Dell Goes Enterprise Class

 

Dell traditionally avoided services because services tend to collapse margins and slow growth. But, in a down market, services ensure customer loyalty and don’t decline very rapidly either, providing much more predictable quarterly numbers. Not having services has really locked Dell out of a lot of the potential business and while it has historically partnered, even with IBM Global Services, the result was that Dell really wasn’t considered a true enterprise player.

 

With Perot Systems, which just closed this week, it now has a comparatively small but nearly complete enterprise services offering and can realistically sit at the table with the major players. Dell may lack the breadth of products, both hardware and services, but what it does have sits in the middle of where most of the volume appears to be at the moment. This merger effectively now adds a fourth chair at the table for enterprise companies that can handle large-scale projects like private cloud efforts and once again changes the corporate dynamic.

 

Oracle Repeats Mistakes, Looking to Exit Sun Deal: Is Snorkel Dead?

 

Large companies, for whatever reason, seem to think that they don’t really have to listen to regulatory agencies, particularly if these agencies don’t exist in the U.S. We first saw Microsoft get into a pissing match with the EU and, after some legendary fines adjusted its behavior, Intel got similar treatment. Now Oracle seems to have lined up behind these two firms by not complying with the EU’s requests, which has put the Sun merger at risk. This seems particularly stupid for a company that has historically been anything but -- which makes me wonder whether this is intentional.

 

Sun has been bleeding value at a massive rate. IBM, and to a lesser extent, HP, has been mining Sun customer accounts very successfully. Oracle has indicated it is losing $100 million a month in value while approval for this deal has languished, suggesting it has dropped nearly $1 billion in value since it bid for the company -- and this may be conservative.

 

Walking away from the deal would have serious penalties associated with it but if an EU decision forced it to walk away, there likely is a provision that protects it in case a government blocks the deal that would come into play.

 

I've been wondering for some time if Snorkel (Sun and Oracle) is dead, but this may now be intentional. So I wonder if Oracle isn’t using the EU to help it exit the deal and all of the posturing showing support for it is in anticipation of any lawsuits that could result when it exits, to simply to make it look like it is trying its best. Stranger things have happened, but this merger is clearly at risk.

 

Wrapping Up

 

Changes at the top between players in what is becoming a suddenly dynamic enterprise market are hard to miss. EMC, Cisco, VMware, Dell and Oracle clearly want a seat at the super-company table.
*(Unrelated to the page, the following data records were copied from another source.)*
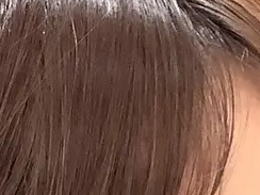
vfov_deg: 7.1
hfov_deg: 9.7
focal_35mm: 203
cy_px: 343
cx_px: 50
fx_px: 1525
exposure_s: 1/50
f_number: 2.4
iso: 200
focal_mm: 3.3
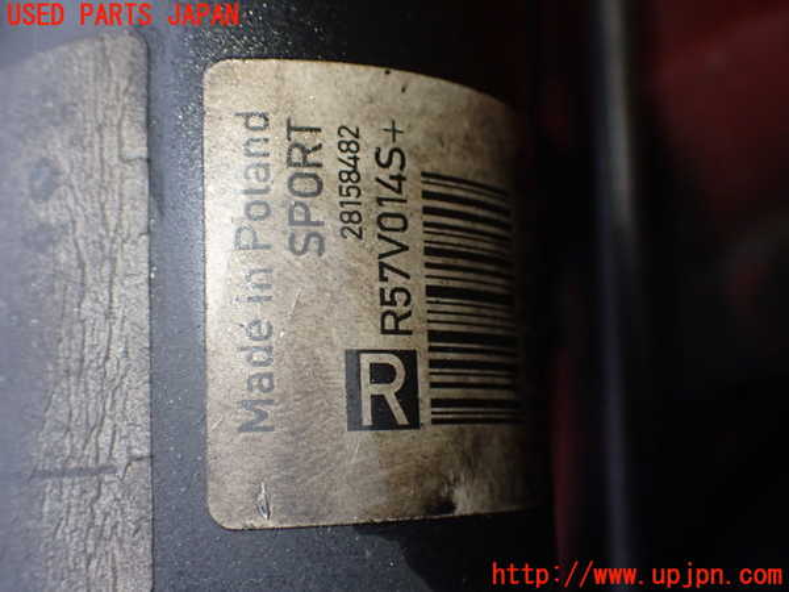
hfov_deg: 42.9
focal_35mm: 44
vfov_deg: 32.9
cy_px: 296
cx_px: 394
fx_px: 1003
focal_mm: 7.84
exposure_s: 1/160
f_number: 2.9
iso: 800
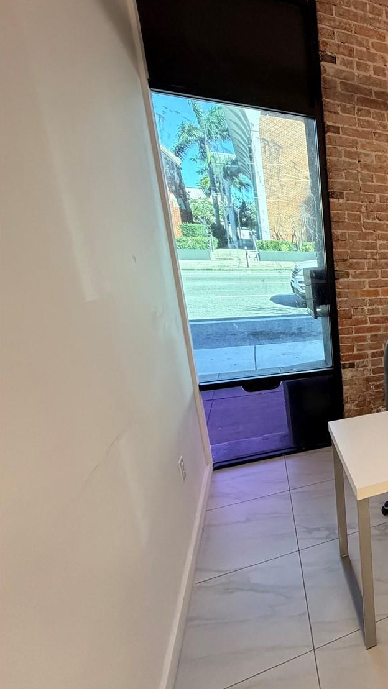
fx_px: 402
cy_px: 349
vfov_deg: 81.2
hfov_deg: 36.0
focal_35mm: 22
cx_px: 495
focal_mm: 2.22
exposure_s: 1/93
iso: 320
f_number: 2.2
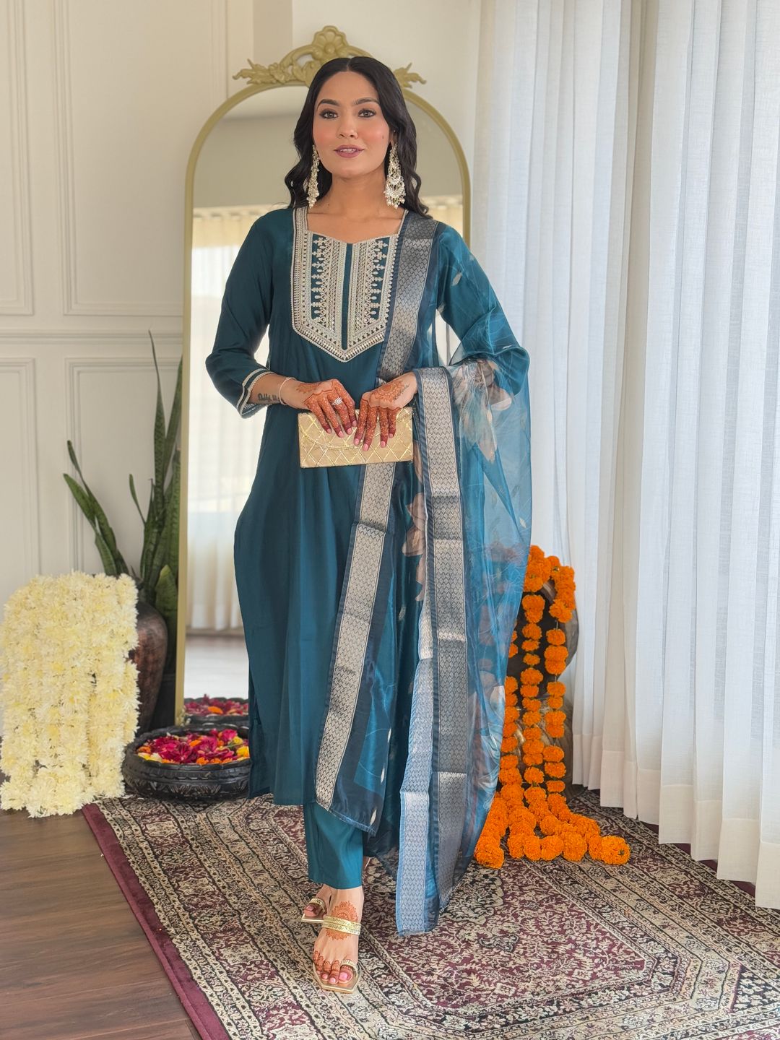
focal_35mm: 48
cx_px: 390
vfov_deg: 39.7
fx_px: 1442
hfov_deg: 30.3
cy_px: 520
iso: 200
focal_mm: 6.76
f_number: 1.78
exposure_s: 1/91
The path that each is taking is different and Oracle may be deciding that a seat just isn’t worth the cost at the moment. But the players at the top are certainly changing and that suddenly makes this large-scale, private cloud-focused market very interesting.
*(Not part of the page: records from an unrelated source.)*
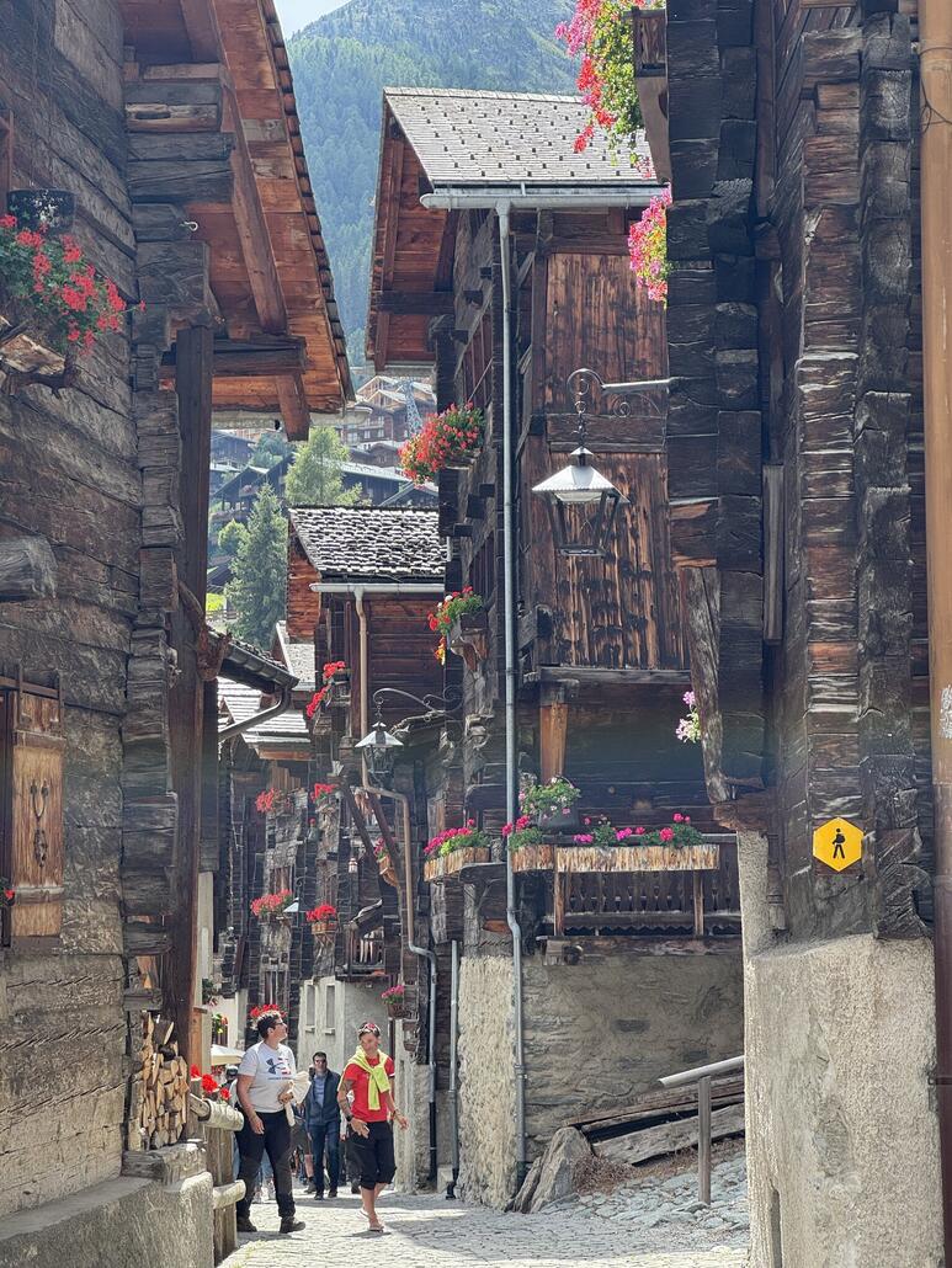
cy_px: 634
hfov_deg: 19.1
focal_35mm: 77
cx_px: 476
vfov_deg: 25.3
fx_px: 2822
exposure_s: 1/206
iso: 25
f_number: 2.8
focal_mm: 9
Nov 5, 2009 11:18 AM user1650847 user1650847    says:

The Sun Oracle deal is and always has been about JAVA and the consequences to Oracle if someone else controlled JAVA.  The hardware part of Sun was not what drove the deal.  Oracle will not abandon the deal without somehow extracting JAVA

Nov 5, 2009 11:49 AM Rob Enderle Rob Enderle    says in response to user1650847:

Perhaps but I'll bet they could buy a part of Sun for far less than they are spending for the whole thing.   Sun is bleeding so badly that it doesn't have that much time left.  But, agree that their clearly are parts of Sun they really want.

Nov 5, 2009 9:19 PM edgeuser edgeuser    says in response to user1650847:

--"The Sun Oracle deal is and always has been about JAVA"

 

Where is JAVA used anymore? On the web, I rarely see JAVA. Everything is Flash or Javascript, which has no relationship to JAVA. On Windows, '.Net' has pretty much killed JAVA on the OS. '.Net' even runs on Linux platforms.